The following example demonstrates this using the LeRobotDataset format:

import argparse
import json
import logging

from huggingface_hub import snapshot_download
from pathlib import Path
from torch.utils.data import DataLoader, Dataset

from videodataset.dataset import BaseVideoDataset

logging.basicConfig(
    level=logging.INFO, format="%(asctime)s - %(levelname)s - %(message)s"
)
logger = logging.getLogger(__name__)


class MyDataset(Dataset, BaseVideoDataset):

    def __init__(
        self,
        root: Path,
    ):
        Dataset.__init__(self)
        BaseVideoDataset.__init__(self)
        self.root = Path(root)

        meta_file = self.root / "meta" / "info.json"
        with meta_file.open() as f:
            self.meta = json.load(f)
        self.total_frames = self.meta.get("total_frames", 0)
        features = self.meta.get("features").keys()
        self.video_keys = [
            key for key in features if key.startswith("observation.images")
        ]

    def __len__(self):
        return self.total_frames

    def __getitem__(self, idx) -> dict:
        data = {}
        for video_key in self.video_keys:

            # Key Point 1: Initialize the decoder, specifying an efficient video codec (e.g., HEVC)
            decoder = self.get_decoder(decoder_key=video_key, codec="hevc")
            video_path = self.root / "videos" / video_key / "chunk-000" / "file-000.mp4"

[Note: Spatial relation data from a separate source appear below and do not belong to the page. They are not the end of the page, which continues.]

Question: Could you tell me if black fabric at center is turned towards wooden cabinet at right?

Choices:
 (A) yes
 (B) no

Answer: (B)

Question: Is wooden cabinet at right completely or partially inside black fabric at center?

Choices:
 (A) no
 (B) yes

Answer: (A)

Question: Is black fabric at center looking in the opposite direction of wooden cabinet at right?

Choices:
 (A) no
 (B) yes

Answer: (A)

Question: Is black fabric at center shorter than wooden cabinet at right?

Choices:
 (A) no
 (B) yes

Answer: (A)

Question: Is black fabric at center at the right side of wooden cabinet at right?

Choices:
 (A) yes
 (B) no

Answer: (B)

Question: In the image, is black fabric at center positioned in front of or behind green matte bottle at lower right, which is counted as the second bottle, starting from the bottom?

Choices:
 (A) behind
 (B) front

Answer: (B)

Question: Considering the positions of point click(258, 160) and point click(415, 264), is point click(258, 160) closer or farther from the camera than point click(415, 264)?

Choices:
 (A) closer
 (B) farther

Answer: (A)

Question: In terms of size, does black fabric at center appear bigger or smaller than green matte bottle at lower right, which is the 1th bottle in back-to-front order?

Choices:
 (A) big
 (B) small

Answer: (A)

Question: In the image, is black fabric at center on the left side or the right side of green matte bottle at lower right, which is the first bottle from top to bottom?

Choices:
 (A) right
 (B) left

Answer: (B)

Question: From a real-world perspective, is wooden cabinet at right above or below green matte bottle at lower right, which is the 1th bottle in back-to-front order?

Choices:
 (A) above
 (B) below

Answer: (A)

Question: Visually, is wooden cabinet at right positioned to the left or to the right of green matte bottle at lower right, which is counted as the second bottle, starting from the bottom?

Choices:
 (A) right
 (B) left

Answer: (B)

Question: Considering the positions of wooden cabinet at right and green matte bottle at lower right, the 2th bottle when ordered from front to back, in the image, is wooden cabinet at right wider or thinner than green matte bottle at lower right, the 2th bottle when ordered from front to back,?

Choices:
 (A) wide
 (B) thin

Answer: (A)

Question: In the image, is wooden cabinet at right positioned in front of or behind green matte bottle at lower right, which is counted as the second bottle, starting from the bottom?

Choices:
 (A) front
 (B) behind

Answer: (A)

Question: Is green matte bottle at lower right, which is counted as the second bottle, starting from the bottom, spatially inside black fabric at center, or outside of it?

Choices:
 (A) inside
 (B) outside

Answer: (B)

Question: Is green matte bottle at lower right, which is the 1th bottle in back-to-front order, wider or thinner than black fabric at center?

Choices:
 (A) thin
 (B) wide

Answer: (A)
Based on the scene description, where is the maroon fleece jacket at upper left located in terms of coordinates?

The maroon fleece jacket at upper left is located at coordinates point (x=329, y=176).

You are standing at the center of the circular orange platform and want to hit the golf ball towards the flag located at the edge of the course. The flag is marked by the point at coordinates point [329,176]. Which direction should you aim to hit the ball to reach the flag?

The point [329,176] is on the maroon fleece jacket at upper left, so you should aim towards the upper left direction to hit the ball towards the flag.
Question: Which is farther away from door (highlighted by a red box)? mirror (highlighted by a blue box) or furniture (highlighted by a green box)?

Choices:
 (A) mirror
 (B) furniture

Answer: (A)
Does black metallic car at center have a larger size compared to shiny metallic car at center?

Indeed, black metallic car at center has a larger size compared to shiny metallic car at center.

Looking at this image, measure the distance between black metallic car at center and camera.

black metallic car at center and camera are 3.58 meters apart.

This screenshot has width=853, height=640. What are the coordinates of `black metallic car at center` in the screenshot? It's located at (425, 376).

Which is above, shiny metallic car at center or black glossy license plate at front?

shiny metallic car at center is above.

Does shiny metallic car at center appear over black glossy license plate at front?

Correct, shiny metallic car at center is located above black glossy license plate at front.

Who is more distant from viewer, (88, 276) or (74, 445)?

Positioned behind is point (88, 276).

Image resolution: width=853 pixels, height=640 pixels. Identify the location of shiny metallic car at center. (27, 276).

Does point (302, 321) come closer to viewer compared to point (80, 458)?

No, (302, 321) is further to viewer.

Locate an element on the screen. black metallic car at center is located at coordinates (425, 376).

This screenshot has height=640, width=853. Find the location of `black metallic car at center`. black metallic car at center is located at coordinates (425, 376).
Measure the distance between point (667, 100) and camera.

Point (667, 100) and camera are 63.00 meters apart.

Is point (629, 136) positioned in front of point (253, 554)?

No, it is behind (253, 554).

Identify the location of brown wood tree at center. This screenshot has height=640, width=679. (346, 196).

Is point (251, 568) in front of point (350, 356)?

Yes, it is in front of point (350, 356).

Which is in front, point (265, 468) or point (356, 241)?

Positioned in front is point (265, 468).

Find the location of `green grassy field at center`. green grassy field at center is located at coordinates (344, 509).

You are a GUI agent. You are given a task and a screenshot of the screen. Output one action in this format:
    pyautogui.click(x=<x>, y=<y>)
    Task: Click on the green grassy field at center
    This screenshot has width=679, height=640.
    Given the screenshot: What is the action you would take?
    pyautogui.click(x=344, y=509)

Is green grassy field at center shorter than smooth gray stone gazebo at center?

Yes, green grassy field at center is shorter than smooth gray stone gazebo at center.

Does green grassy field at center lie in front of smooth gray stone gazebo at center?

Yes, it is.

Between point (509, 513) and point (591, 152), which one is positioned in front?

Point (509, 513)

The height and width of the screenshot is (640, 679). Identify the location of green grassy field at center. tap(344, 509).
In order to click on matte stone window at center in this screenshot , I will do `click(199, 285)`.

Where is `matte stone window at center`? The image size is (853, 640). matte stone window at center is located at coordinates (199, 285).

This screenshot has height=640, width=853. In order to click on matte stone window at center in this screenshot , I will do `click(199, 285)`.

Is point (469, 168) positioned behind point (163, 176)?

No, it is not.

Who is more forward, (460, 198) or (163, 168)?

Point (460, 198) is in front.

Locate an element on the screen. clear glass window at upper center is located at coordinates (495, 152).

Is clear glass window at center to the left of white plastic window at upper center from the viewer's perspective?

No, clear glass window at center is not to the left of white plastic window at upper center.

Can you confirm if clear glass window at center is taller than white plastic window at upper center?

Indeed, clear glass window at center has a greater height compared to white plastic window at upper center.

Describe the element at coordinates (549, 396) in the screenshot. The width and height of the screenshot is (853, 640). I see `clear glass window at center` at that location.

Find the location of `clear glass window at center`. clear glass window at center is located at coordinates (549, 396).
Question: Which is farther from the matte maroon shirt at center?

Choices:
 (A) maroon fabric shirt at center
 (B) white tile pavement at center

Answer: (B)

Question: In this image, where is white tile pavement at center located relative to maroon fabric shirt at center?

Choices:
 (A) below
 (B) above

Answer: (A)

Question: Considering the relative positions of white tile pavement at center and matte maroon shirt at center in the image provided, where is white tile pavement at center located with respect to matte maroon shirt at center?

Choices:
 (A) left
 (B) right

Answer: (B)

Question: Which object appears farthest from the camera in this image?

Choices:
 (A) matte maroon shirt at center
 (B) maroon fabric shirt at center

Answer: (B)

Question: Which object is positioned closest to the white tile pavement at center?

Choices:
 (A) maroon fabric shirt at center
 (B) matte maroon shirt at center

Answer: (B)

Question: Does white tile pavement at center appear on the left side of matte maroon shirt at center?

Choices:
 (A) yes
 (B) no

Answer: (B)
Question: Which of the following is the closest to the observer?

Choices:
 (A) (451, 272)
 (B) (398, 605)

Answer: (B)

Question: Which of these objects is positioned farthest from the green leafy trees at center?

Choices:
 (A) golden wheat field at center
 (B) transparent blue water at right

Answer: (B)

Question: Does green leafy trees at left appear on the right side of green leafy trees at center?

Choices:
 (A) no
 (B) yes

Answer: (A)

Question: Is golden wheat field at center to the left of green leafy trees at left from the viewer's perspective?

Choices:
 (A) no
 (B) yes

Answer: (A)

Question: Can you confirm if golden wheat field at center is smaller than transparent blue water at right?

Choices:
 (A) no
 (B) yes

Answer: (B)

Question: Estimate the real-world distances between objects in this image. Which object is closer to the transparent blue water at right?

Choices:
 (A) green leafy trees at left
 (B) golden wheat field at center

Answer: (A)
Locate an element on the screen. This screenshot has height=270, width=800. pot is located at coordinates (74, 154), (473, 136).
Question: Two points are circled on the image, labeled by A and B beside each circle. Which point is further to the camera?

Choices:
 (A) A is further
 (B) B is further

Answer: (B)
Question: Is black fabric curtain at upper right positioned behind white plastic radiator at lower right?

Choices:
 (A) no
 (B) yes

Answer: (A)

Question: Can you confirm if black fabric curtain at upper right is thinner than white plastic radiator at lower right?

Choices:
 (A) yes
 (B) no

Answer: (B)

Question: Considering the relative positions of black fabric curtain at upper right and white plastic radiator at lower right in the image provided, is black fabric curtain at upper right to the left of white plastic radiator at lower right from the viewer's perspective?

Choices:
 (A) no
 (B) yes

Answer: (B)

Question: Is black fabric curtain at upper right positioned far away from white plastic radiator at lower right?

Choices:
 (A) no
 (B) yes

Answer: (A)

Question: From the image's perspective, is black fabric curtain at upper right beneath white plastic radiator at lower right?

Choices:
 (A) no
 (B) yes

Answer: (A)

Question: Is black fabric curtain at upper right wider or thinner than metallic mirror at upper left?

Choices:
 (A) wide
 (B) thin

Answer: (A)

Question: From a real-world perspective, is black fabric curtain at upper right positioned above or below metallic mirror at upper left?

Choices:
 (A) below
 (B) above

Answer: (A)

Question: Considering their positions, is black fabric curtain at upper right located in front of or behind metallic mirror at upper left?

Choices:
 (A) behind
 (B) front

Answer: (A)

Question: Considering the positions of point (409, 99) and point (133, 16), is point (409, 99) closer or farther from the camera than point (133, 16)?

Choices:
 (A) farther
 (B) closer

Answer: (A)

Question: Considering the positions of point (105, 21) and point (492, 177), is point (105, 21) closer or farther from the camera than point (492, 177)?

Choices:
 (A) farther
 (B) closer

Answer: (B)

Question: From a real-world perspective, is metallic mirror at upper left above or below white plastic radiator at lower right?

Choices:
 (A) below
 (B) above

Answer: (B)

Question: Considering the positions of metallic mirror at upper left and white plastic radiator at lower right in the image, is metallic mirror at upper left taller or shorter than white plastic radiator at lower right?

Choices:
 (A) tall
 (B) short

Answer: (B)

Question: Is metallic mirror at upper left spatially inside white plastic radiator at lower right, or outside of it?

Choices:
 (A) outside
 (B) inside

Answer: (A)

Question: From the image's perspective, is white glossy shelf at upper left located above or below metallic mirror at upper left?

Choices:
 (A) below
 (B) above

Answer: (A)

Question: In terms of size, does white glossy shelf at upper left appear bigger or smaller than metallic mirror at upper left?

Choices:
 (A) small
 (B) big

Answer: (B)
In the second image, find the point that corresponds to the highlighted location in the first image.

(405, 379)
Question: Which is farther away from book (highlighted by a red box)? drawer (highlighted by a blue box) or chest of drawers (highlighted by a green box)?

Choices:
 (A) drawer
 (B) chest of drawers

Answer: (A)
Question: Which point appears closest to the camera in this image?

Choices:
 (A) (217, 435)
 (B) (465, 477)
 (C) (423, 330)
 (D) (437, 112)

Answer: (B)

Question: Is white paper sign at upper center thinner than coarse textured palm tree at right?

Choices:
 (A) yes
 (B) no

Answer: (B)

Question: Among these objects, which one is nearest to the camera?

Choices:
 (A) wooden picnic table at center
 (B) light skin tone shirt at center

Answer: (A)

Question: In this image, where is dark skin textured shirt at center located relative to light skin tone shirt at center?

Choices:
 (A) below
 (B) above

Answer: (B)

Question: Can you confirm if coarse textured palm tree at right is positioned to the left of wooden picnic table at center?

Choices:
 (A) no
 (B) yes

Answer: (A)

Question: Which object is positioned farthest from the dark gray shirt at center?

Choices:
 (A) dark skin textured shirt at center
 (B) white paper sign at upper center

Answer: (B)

            # Key Point 2: Decode the specified frame
            frame = self.decode_video_frame(
                decoder=decoder, video_path=video_path, frame_idx=idx
            )
            data[video_key] = frame
        return data

def download_dataset(repo_id: str, local_dir: Path):
    snapshot_download(
        repo_id,
        repo_type="dataset",
        local_dir=local_dir,
    )

def main(repo_id: str, local_dir: Path, batch_size: int, num_workers: int):

    if repo_id:
        download_dataset(repo_id, local_dir)

    dataset = MyDataset(root=local_dir)

    # Key Point 3: Using 'multiprocessing_context="spawn"' when num_workers > 0
    dataloader = DataLoader(dataset, batch_size=batch_size, num_workers=num_workers, multiprocessing_context="spawn", )

    for epoch in range(2):
        for batch_idx, batch_data in enumerate(dataloader):
            logger.info(f"Epoch {epoch} Batch {batch_idx}: {batch_data}")


if __name__ == "__main__":

    parser = argparse.ArgumentParser(description="BaseVideoDataset Example")
    parser.add_argument("--repo-id", type=str, default="AgiBotWorldAdmin/videodataset-benchmark", help="repo of the dataset")
    parser.add_argument("--local-dir", type=str, default="./AgiBotWorldAdmin/videodataset-benchmark", help="path to the dataset")
    parser.add_argument("--batch-size", type=int, default=4, help="Batch size for data loading")
    parser.add_argument("--num-workers", type=int, default=4, help="Number of Data Loading Workers",)

    args = parser.parse_args()
    main(**vars(args))

For more examples, see the tests directory.